Page-level text extractions
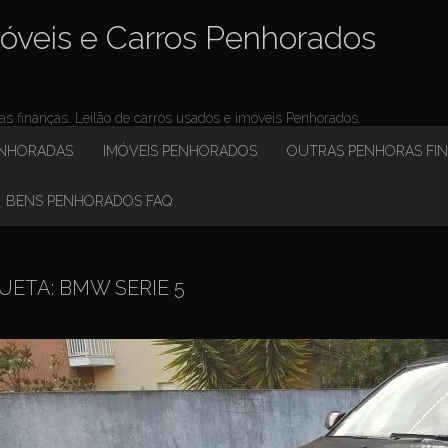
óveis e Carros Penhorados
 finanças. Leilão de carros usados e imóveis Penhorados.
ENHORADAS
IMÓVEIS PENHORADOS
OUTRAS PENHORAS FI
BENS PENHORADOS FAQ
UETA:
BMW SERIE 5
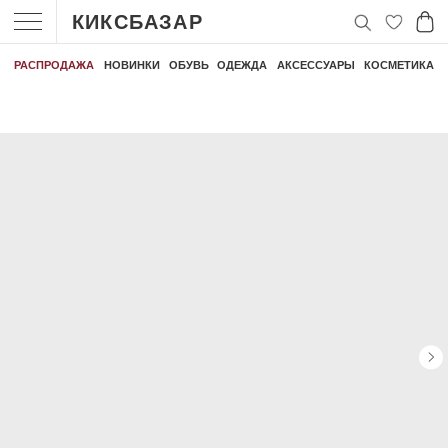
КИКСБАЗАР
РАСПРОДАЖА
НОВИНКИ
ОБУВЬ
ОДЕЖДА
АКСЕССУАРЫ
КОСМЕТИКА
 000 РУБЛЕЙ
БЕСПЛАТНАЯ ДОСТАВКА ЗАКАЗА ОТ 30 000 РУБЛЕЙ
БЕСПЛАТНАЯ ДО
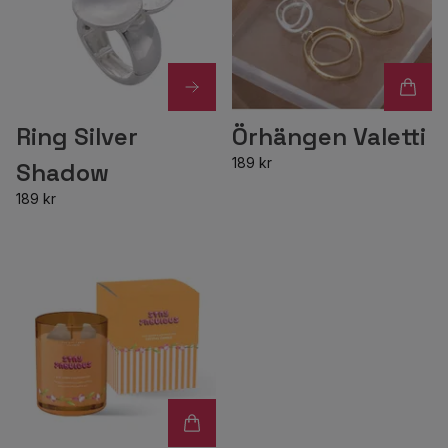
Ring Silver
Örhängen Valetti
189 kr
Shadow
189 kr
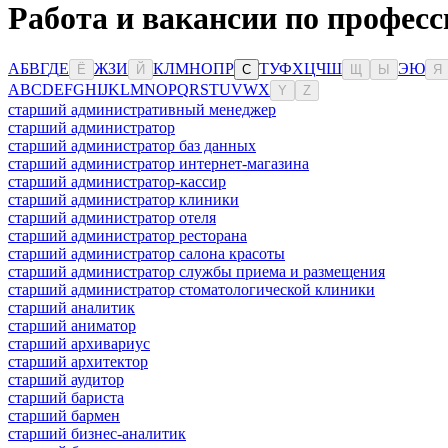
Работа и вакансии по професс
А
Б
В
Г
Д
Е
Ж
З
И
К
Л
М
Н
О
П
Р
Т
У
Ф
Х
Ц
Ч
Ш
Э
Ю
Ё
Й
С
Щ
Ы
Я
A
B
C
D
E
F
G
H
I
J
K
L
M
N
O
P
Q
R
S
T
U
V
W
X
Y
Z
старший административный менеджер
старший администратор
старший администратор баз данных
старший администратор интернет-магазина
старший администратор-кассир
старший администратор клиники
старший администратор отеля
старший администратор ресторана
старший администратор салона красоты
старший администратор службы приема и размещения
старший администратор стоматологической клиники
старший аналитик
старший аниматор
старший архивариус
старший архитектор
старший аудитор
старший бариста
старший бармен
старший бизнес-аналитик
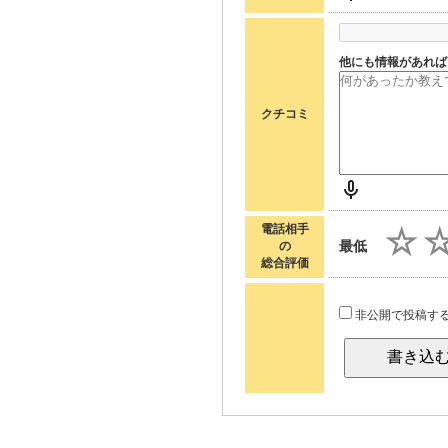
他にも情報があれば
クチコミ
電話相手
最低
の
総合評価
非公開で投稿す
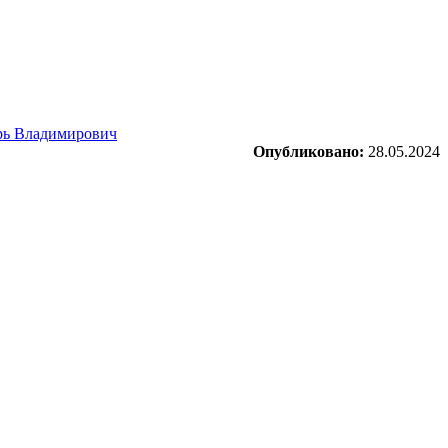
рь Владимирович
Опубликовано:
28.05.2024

#### Work required
If a line of the records above contains the word "аналитик", count it; give only the total.

#### Answer to this exercise
2